Jリーグの試合のチケットを購入したい外国人がいたとしても、どうすればいいのだろうか? 英語でのチケット販売サービスを提供している日本のクラブは、セレッソのダービーライバルであるガンバ大阪だけだ。

賢明なメディア対応というものについて、ほかならぬフォルラン自身がJリーグのクラブに何かを教えてくれたと言えるかもしれない。契約のサインを発表した彼のツイートは、スペイン語、英語、日本語の3言語で書かれていた。ツイッターで400万人近いフォロワー(加えて、フェイスブックでも430万人のファン―J1からJ3までの、アカウントを持つ全クラブの合計をも上回る)を持つ2010年W杯MVPは、Jリーグの歴史の中でも、かつてのブラジルのレジェンド以来最大のアンバサダーとなってくれるかもしれない。

ジーコの銅像がカシマスタジアムの敷地内に建てられていることには十分な理由がある。
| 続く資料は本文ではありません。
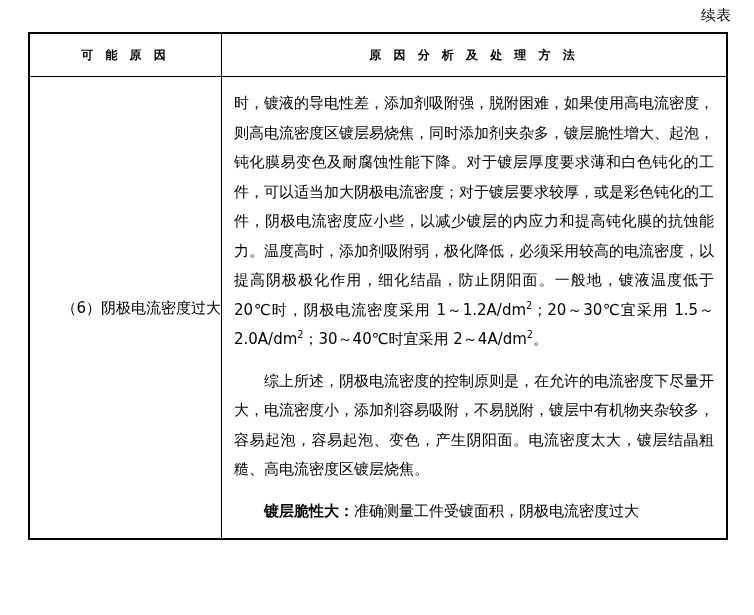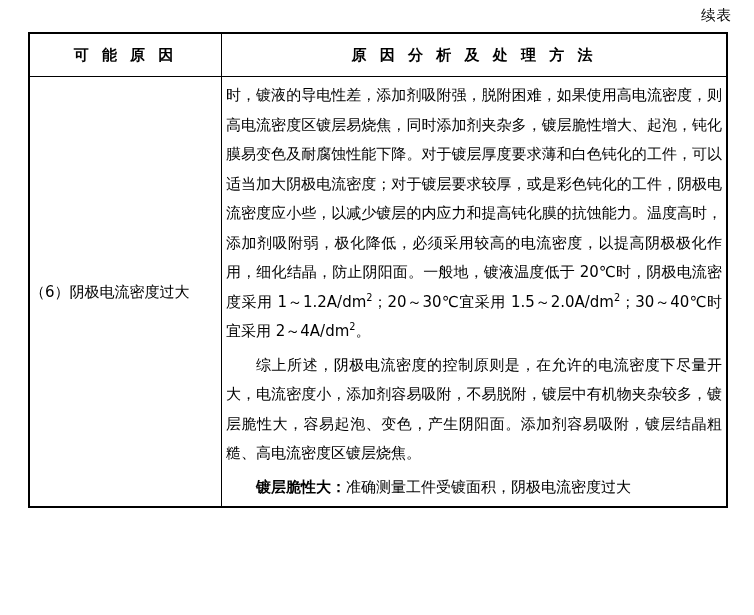--- a/index.html
+++ b/index.html
@@ -52,7 +52,7 @@
   .head-cell {
     text-align: center;
     font-weight: bold;
-    font-size: 15px;
+    font-size: 12px;
     letter-spacing: 4px;
     height: 42px;
     line-height: 42px;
鹿島アントラーズとしてJリーグ参入を目指すクラブにプロ意識を植え付けることを求められたブラジルの名手は、チームメートの食事法の改善からクラブの芝の管理についてのアドバイスに至るまで、ピッチ内外のあらゆる部分でその任務を完遂させた。

ジーコが日本においてクラブのマネジメントやレフェリーの質、ピッチ上のパフォーマンスの向上に成功したように、ディエゴ・フォルランはJリーグの外部に向けたマーケティングの向上を促してくれるかもしれない。これまでリーグと各クラブは、本拠地周辺のコミュニティーの中で、地元のファン層を築くことだけにほぼ専念してきた。20年間をかけて10チームから40チームへと規模を拡大する中で、この戦略は功を奏し、過去にはあり得なかったほどに国内におけるサッカーへの関心を高めてきた。
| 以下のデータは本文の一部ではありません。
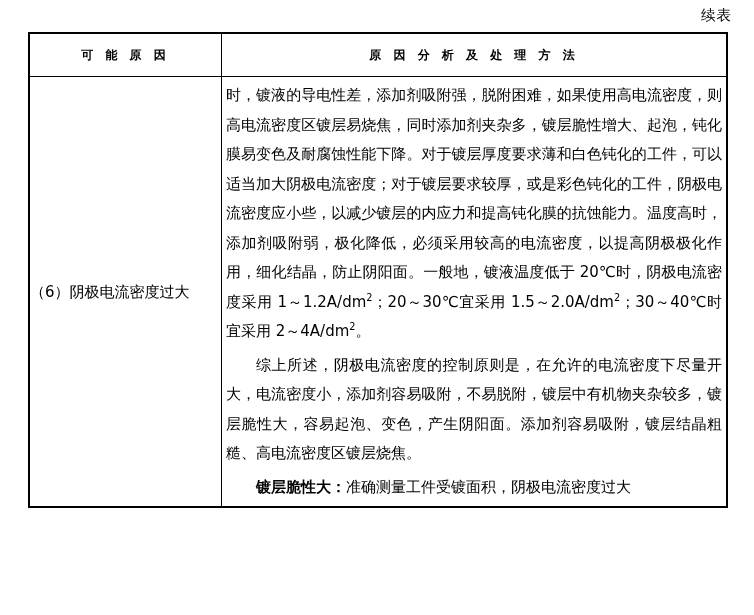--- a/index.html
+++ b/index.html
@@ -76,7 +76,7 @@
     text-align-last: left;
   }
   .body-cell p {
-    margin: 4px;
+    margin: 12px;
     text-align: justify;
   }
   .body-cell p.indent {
だが、そろそろ日本のクラブも内側だけでなく外側にも目を向けるべきときだ。2015年からの2ステージ制の導入を決定した際にリーグ関係者も認めていた通り、競争力のあるリーグはスター選手の力なくしては経営的に永遠に持続することはできない。皮肉にも、2011年にJリーグのクラブがアレッサンドロ・デル・ピエーロにオファーを出そうとしなかったのは、メディアからの不均衡な注目を恐れてのことだった。彼がシドニーFCと契約して以来、Aリーグではチケット売上げが急増し、ユニフォームは飛ぶように売れている。

セレッソがフォルランとともにその成功を再現することができたとすれば、おそらくより多くのクラブがその道に続こうとすることだろう。そうなればJリーグは、単にヨーロッパに選手を供給するだけのリーグではなく、競争力が高くて見応えがあり、国内外の優れた選手を集めた、ファンにとって親しみやすいリーグとして世界中に知られることになるかもしれない。

海外では日本人選手たちが個々に名を上げており、Jリーグに対する国外からの関心もかつてないほど高まっていると言えそうだ。あとはリーグとクラブが扉を開いて、新たなファンを受け入れることができるかどうかだ。


文/ダン・オロウィッツ
米国フィラデルフィア出身。Goal.com日本版所属のサッカージャーナリスト。